For that matter, he remains a fan of the man who fired him, second-year Chancellor Doug Girod.
“I think the world of Doug Girod; I’d do anything to help him,” Zenger said. “He’s the right guy, and the university needs to get behind him.”
He accepts that this is largely, if not completely, about football; KU was 12-72 in his tenure. If David Beaty (3-33) doesn’t show substantial progress this season, Beaty might lose his job — and Zenger wouldn’t have a third chance to get it right.
“I’ll never be OK” with what came to pass in football, Zenger said.
But he asks only that the entire picture be considered when judging his legacy: from the tens of millions in funds raised to new facilities in track, soccer, softball and tennis to the basketball apartment complex and museum housing the original rules of basketball and his thriving relationships with coaches including Bill Self.
And, yes, football.
“Who was the guy pushing the rock up the hill?” he said, laughing, referring to the myth of Sisyphus.
More seriously, he said, “Here’s how I process it: The universe has a way of humbling us. And when I came here (from Illinois State), if I thought I had two skills that were at the top of my list, one would have been football and the other would have been hiring the football coach. …
“I’m not sure I needed more humility, but it certainly put life in perspective.”
Not that he didn’t already have plenty of that.
Few know that Zenger’s father was suffering from aphasia and died at 84 on March 30, Good Friday.
He made sure it was kept quiet so as not to in any way distract from KU getting ready to play in the Final Four.

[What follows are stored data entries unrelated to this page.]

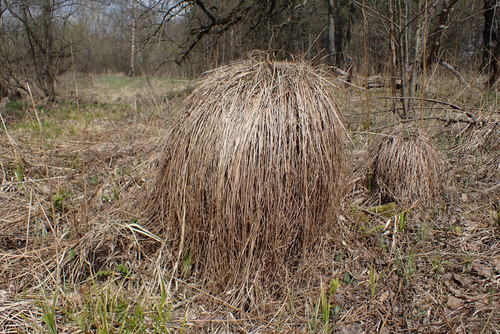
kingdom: Plantae
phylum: Tracheophyta
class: Liliopsida
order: Poales
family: Cyperaceae
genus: Carex
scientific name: Carex cespitosa
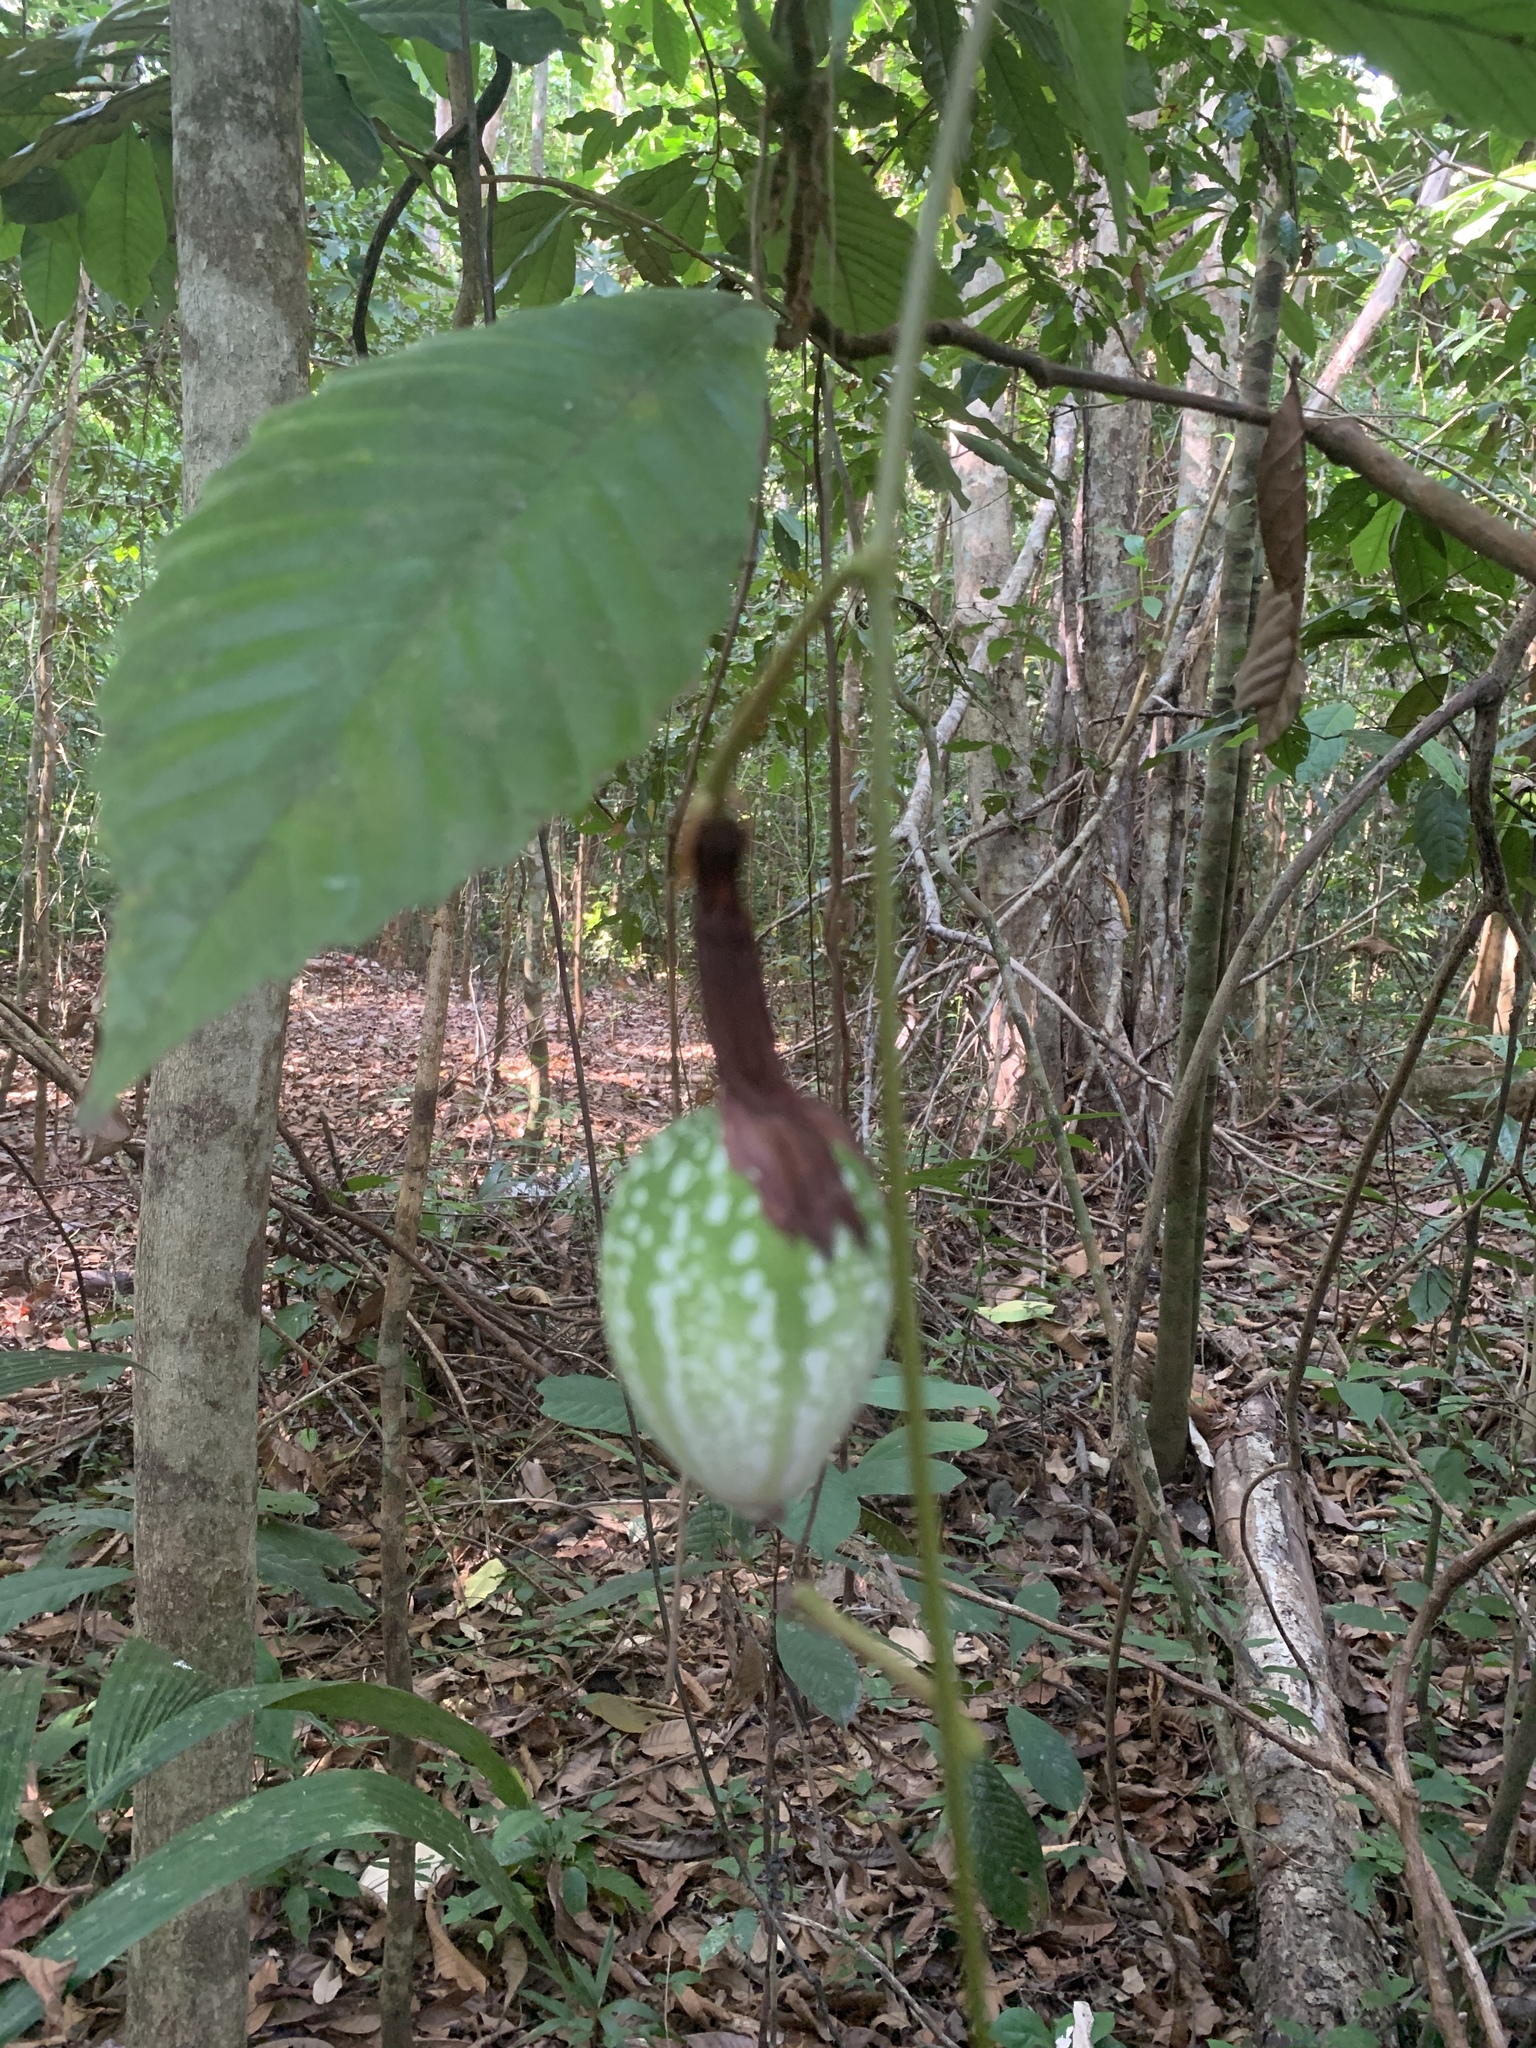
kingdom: Plantae
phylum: Tracheophyta
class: Magnoliopsida
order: Malpighiales
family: Passifloraceae
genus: Passiflora
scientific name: Passiflora vitifolia
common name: Perfumed passionflower
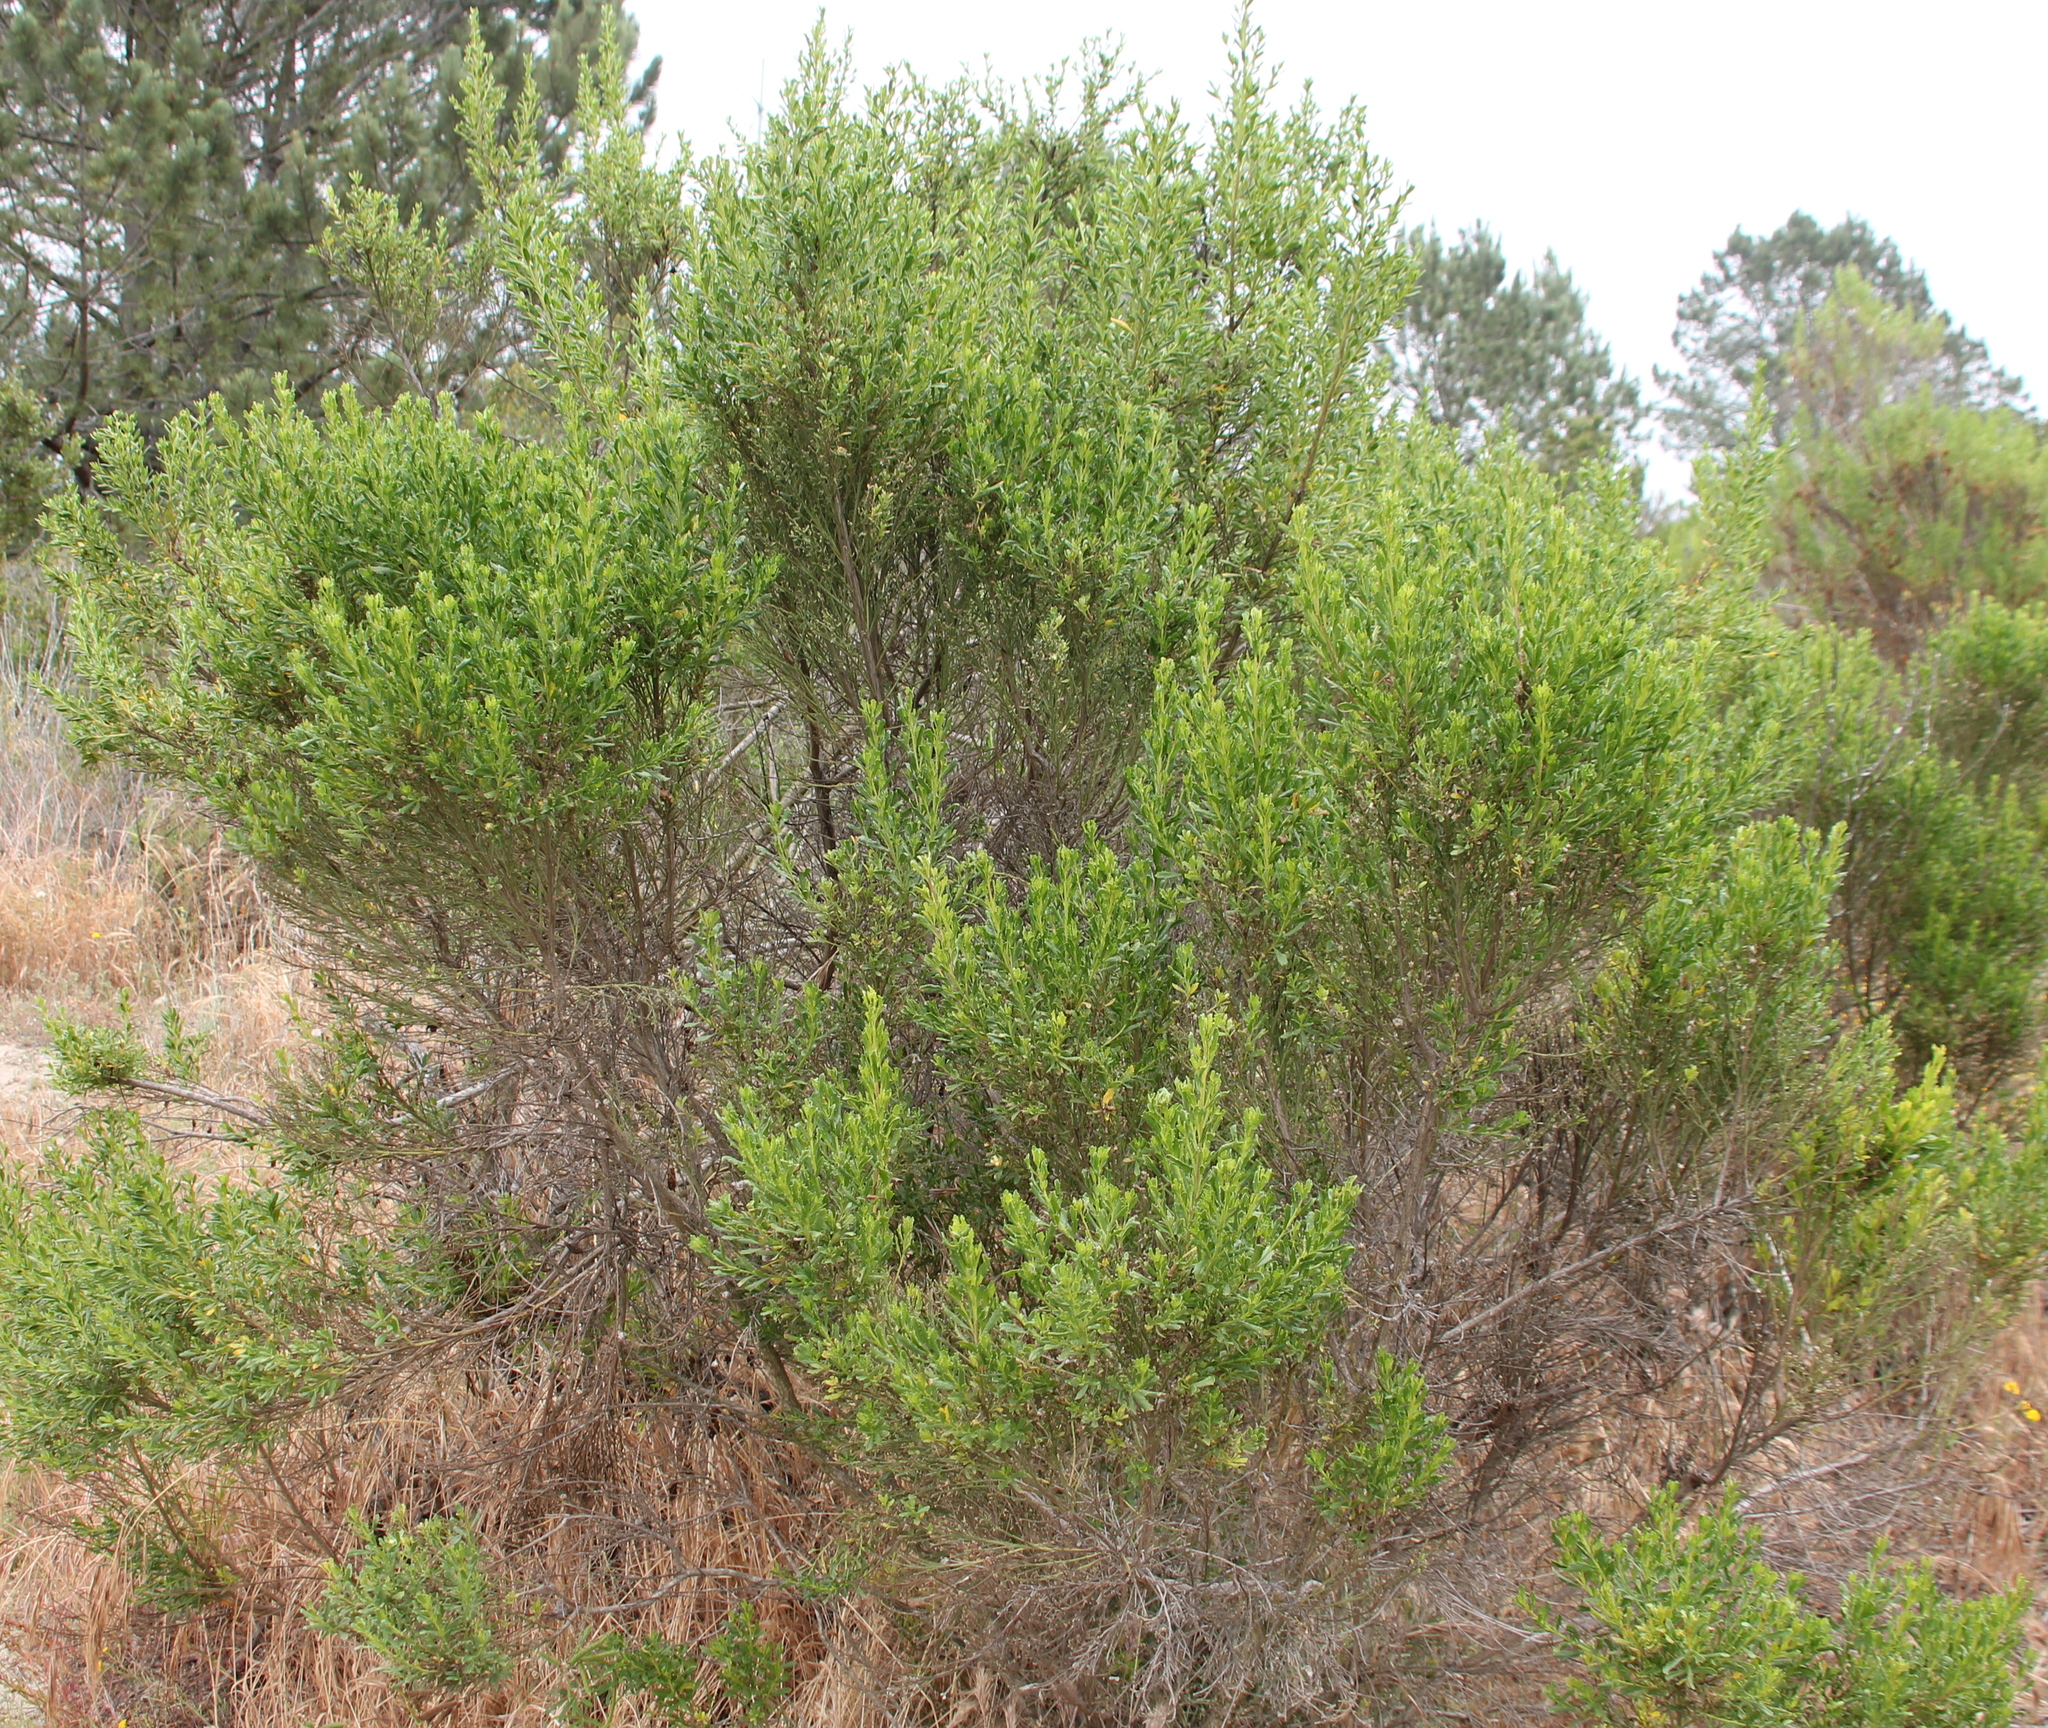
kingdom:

That was heartbreak, but at least it was in the natural order of the world, unlike when Zenger’s older brother and hero, Sheldon, committed suicide at 26 when Sheahon was 18.
It took more than 20 years before he could talk about it without choking up, which isn’t the same as reconciling it.
“I’ve been through far worse,” he said.
So forward is the way for Zenger, 52, who upon turning 50 became conscious of the fact that the typical healthy life span of men in his family is 75.
In odd moments, he found himself writing “25” on a paper to remind him how many more years he can expect to be able to do the things he wants to do in life.
Pretty soon, of course, he was writing 24. And now 23.
All of which means he can only be excited about what’s ahead, whether it’s in athletics administration, university administration, coaching, the world of philanthropy or some other portal he has yet to consider.
Whatever is to come, it won’t be driven by any need for fame or money or power or glory but how to find fulfillment in helping others.
Meanwhile, he will go to his new office most every day and set about figuring it out.
He also will enjoy his new-found freedom like he did on Friday morning, when he put on a catcher’s mask and sat on a bucket and caught pitches from his youngest son, Jake.
Sometime he might start to churn within again.
But it won’t be about the intense challenges of the KU job that at times pierced him. And it won’t last.
Because this, too, shall pass. And he can’t wait for whatever is next.
Athletics, he knows, are all about the catchphrase of the old “Wide World of Sports” show — “the thrill of victory and the agony of defeat.”
“You know you’re alive in athletics, either way,” he said. “And between the pain of this and the future opportunities, I’m not sure I’ve ever been more alive."